**PROBLEM TO WORK ON:** Please return all lines of the data below containing the string "linecap".

++++ RECORDS SHOWN

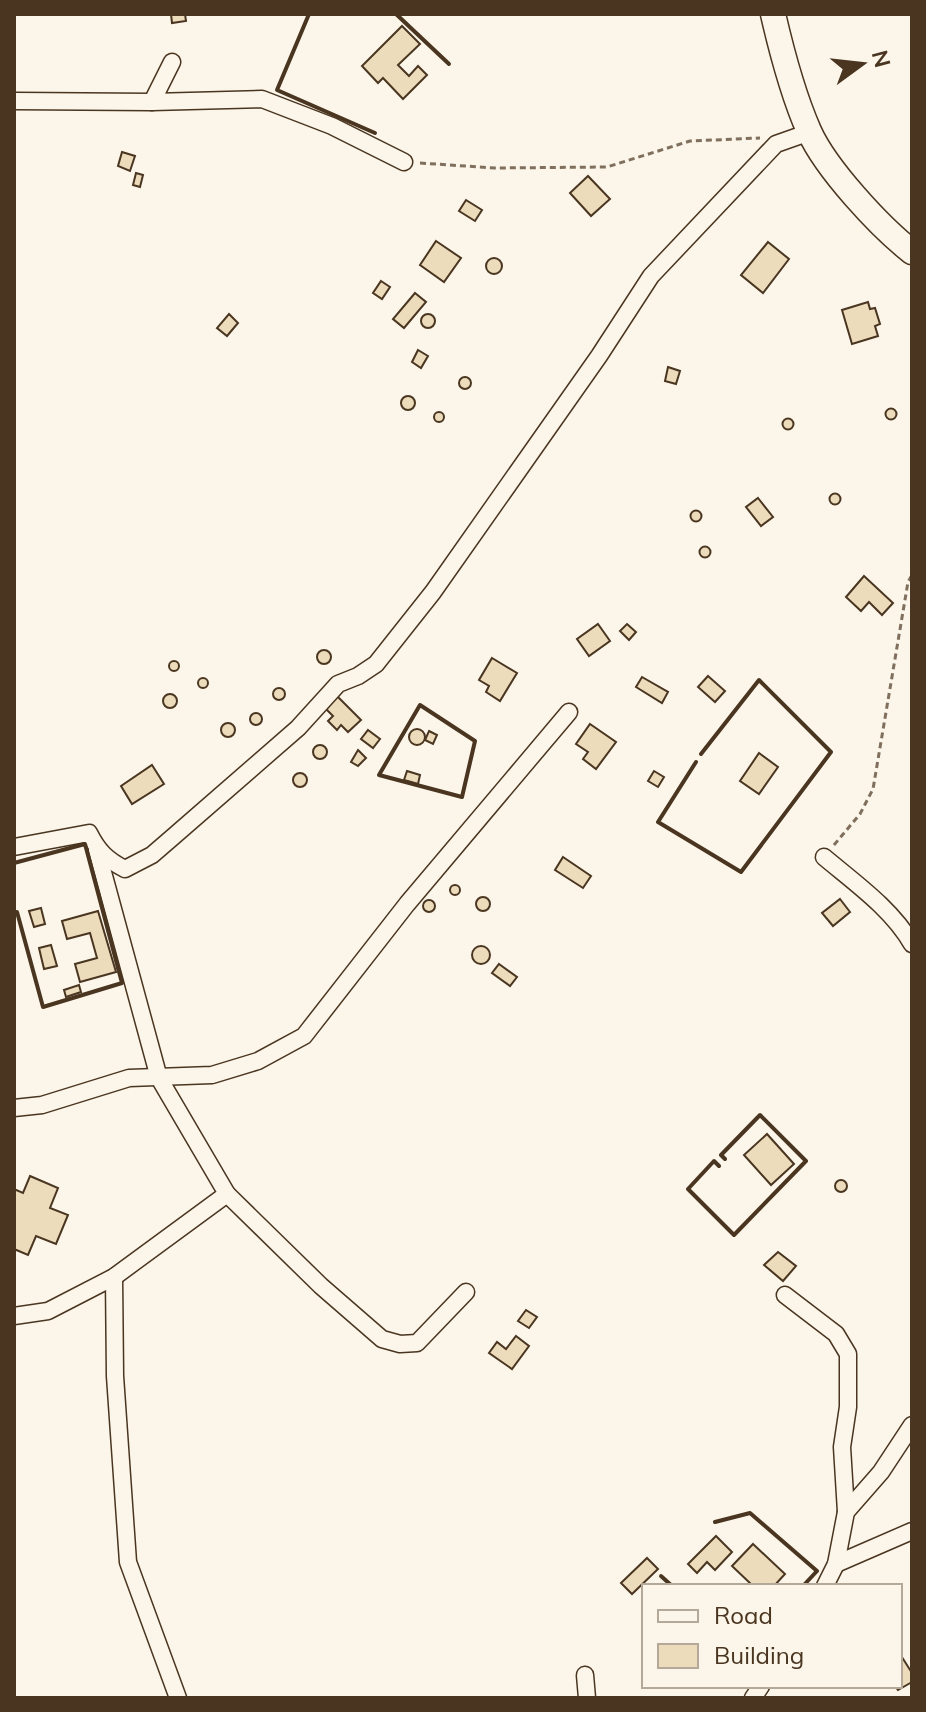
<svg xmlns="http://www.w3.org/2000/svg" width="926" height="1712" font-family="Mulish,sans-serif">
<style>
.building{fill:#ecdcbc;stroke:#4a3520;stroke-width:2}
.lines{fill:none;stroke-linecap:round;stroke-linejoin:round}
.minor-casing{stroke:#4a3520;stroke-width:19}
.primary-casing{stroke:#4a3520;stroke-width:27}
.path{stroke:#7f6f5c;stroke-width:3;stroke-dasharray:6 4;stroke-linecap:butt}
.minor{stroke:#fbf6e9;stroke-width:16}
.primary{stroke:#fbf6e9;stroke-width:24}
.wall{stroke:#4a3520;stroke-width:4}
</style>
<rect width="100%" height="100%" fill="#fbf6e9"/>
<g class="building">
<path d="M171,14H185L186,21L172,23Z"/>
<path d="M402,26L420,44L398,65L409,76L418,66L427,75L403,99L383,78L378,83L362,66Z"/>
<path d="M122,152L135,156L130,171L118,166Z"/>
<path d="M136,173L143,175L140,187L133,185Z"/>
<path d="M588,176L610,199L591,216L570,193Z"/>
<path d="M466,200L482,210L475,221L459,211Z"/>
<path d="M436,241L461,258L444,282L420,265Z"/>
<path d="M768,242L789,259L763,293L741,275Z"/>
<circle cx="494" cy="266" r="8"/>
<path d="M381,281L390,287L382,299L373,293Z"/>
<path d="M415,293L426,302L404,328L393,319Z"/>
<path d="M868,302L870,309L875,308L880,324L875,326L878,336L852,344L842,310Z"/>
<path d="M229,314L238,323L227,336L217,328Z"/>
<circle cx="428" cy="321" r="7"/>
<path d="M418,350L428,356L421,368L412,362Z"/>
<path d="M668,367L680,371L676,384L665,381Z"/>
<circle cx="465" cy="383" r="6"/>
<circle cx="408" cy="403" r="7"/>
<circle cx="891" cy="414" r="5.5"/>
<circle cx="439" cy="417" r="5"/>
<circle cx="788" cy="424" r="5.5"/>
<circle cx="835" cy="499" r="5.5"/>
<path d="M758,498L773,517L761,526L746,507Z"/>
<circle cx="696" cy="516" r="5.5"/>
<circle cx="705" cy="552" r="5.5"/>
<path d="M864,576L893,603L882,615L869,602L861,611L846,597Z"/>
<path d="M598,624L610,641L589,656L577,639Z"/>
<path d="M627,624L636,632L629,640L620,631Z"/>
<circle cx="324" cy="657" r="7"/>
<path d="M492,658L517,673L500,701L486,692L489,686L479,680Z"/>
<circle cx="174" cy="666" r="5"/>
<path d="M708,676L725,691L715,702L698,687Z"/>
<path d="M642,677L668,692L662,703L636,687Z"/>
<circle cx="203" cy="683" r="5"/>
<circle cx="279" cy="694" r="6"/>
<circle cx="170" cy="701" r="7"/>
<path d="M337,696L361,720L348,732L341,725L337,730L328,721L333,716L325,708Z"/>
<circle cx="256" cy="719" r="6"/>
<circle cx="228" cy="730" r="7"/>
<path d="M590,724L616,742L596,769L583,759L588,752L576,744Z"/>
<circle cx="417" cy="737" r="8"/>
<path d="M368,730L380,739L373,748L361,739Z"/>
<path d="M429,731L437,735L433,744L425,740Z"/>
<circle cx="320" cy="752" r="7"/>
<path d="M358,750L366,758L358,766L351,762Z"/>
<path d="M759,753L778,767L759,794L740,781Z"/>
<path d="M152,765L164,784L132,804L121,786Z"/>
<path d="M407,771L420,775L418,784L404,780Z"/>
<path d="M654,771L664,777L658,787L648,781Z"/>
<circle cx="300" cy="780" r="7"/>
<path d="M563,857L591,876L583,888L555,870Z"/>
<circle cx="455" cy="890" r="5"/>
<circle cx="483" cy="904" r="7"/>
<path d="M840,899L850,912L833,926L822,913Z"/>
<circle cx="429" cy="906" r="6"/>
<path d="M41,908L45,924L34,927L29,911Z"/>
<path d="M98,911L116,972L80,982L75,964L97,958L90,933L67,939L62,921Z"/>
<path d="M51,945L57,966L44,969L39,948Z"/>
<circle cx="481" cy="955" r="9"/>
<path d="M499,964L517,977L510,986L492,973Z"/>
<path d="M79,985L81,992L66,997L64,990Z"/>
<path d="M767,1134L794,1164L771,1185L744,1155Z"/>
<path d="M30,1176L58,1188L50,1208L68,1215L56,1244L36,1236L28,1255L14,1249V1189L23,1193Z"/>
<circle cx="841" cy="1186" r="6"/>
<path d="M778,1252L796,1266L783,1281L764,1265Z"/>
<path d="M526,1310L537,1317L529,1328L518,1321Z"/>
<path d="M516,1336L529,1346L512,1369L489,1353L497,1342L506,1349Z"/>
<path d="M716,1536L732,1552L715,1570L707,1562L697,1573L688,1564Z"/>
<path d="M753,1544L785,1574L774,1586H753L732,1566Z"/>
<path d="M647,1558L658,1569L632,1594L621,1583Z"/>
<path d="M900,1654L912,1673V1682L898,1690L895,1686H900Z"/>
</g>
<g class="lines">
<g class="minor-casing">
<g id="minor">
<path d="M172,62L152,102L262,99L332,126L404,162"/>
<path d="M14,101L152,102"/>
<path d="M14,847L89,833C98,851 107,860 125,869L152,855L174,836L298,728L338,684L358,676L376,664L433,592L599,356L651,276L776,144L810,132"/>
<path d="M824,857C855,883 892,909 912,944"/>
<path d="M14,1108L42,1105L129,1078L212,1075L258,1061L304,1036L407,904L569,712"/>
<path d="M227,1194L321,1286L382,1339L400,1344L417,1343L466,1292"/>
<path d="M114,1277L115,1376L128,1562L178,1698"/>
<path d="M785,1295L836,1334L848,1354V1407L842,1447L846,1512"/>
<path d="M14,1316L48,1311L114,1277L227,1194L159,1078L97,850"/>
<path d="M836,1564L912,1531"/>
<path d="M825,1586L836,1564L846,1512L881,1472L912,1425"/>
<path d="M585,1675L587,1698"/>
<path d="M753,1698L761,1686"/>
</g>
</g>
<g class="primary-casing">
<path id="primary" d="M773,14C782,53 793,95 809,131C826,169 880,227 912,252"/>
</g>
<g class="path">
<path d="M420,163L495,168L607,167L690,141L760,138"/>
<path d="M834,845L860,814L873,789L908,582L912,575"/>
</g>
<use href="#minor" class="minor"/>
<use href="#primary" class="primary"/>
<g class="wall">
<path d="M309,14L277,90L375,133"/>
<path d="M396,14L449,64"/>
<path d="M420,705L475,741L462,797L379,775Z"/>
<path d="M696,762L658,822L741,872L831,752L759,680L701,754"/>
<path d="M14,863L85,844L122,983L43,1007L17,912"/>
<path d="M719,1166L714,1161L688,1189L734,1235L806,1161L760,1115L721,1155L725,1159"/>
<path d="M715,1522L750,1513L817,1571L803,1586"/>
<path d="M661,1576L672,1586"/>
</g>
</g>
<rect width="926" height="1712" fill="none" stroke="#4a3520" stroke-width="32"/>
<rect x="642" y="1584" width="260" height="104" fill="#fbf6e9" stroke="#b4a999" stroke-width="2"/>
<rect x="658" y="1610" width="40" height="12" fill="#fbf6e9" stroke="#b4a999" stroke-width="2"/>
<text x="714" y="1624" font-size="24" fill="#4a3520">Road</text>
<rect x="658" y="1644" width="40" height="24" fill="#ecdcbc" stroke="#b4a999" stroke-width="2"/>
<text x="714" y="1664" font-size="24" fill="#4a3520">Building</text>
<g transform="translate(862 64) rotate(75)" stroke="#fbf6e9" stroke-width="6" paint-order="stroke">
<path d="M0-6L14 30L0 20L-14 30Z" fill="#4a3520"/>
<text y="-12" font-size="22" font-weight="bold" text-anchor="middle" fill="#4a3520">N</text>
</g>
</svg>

++++++++

**SOLUTION:**
.lines{fill:none;stroke-linecap:round;stroke-linejoin:round}
.path{stroke:#7f6f5c;stroke-width:3;stroke-dasharray:6 4;stroke-linecap:butt}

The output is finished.